▶ [Requirement] Whenever a line in this data holds the word "Delobel", report that line in full.

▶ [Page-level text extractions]
+-------+

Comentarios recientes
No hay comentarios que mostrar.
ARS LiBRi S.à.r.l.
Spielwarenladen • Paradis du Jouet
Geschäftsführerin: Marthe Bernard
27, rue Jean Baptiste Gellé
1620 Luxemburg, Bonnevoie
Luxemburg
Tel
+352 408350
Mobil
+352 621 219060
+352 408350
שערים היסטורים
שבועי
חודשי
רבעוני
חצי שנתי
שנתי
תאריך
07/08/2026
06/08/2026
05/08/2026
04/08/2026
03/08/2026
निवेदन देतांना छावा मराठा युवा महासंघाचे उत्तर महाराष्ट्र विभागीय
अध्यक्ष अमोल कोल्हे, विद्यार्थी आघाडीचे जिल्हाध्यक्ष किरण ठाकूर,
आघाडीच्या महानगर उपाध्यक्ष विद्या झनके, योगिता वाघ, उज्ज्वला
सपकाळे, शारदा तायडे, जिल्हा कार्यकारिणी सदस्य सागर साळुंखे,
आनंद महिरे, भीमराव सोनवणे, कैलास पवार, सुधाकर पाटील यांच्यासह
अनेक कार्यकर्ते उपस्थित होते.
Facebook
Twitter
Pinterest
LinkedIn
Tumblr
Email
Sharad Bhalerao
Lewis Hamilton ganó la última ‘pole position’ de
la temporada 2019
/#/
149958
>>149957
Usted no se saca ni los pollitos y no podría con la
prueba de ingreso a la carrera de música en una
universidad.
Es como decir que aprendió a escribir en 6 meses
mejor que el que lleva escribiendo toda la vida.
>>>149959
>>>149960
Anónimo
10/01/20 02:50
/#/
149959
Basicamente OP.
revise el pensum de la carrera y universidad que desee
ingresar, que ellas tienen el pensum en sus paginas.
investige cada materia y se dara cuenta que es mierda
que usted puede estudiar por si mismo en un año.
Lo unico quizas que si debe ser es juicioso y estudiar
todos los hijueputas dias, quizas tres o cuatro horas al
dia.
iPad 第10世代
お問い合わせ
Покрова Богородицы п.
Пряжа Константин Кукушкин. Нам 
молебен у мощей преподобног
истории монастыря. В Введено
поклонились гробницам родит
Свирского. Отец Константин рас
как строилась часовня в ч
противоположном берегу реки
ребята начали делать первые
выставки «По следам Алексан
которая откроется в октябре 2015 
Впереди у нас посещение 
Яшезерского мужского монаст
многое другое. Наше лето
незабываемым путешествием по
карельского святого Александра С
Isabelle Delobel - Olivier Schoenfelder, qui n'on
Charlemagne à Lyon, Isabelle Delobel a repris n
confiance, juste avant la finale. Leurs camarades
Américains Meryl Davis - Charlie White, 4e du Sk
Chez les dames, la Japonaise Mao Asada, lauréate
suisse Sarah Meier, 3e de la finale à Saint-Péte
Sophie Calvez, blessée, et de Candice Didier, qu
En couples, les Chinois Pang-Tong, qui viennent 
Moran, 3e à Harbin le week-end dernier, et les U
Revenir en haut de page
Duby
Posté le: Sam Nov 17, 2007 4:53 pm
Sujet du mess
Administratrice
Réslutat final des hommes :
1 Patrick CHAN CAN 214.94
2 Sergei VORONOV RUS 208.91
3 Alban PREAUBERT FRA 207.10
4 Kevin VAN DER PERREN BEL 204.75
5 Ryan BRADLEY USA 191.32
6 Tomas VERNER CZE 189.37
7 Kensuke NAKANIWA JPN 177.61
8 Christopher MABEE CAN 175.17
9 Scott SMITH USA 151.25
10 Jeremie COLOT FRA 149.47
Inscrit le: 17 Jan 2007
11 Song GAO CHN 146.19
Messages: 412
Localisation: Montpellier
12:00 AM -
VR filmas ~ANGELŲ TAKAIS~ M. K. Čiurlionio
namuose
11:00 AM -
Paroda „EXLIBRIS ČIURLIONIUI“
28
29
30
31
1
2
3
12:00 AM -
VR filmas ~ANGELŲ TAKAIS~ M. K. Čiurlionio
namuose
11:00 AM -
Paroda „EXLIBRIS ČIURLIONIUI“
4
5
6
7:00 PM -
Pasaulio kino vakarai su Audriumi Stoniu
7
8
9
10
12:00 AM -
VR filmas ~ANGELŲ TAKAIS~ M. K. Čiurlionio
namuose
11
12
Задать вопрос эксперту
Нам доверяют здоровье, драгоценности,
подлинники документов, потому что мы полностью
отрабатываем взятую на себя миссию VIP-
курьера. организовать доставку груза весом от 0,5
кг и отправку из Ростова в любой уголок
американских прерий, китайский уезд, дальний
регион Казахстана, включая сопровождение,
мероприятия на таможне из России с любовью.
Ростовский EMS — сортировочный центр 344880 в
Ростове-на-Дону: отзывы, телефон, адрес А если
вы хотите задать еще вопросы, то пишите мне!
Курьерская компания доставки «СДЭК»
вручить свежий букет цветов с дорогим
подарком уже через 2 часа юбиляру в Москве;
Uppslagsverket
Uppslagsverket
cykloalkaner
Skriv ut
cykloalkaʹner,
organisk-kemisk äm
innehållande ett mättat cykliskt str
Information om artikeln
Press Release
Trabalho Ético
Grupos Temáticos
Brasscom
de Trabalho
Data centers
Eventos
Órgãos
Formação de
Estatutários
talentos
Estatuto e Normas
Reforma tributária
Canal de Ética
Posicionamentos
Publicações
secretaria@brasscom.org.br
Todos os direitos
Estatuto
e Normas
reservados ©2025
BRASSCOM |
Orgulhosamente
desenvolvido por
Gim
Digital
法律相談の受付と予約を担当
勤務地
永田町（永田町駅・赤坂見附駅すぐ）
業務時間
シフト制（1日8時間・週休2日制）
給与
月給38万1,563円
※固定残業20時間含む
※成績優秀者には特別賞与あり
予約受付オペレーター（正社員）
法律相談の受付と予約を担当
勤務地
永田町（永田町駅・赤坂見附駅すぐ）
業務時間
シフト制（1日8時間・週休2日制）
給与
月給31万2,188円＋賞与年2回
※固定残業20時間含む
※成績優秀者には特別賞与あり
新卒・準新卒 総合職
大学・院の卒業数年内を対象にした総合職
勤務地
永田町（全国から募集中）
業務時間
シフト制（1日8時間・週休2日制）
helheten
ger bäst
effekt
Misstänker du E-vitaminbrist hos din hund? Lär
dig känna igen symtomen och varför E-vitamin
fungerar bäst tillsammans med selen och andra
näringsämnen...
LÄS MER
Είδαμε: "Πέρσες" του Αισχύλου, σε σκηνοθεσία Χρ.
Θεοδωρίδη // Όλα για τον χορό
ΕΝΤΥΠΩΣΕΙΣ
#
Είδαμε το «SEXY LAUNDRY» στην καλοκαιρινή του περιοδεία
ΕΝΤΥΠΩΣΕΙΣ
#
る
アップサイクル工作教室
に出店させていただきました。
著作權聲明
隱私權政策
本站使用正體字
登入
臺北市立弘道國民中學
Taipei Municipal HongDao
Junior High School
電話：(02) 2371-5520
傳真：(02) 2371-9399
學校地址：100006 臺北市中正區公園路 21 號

+-------+

▶ [Answer to this exercise]
Isabelle Delobel - Olivier Schoenfelder, qui n'on
Charlemagne à Lyon, Isabelle Delobel a repris n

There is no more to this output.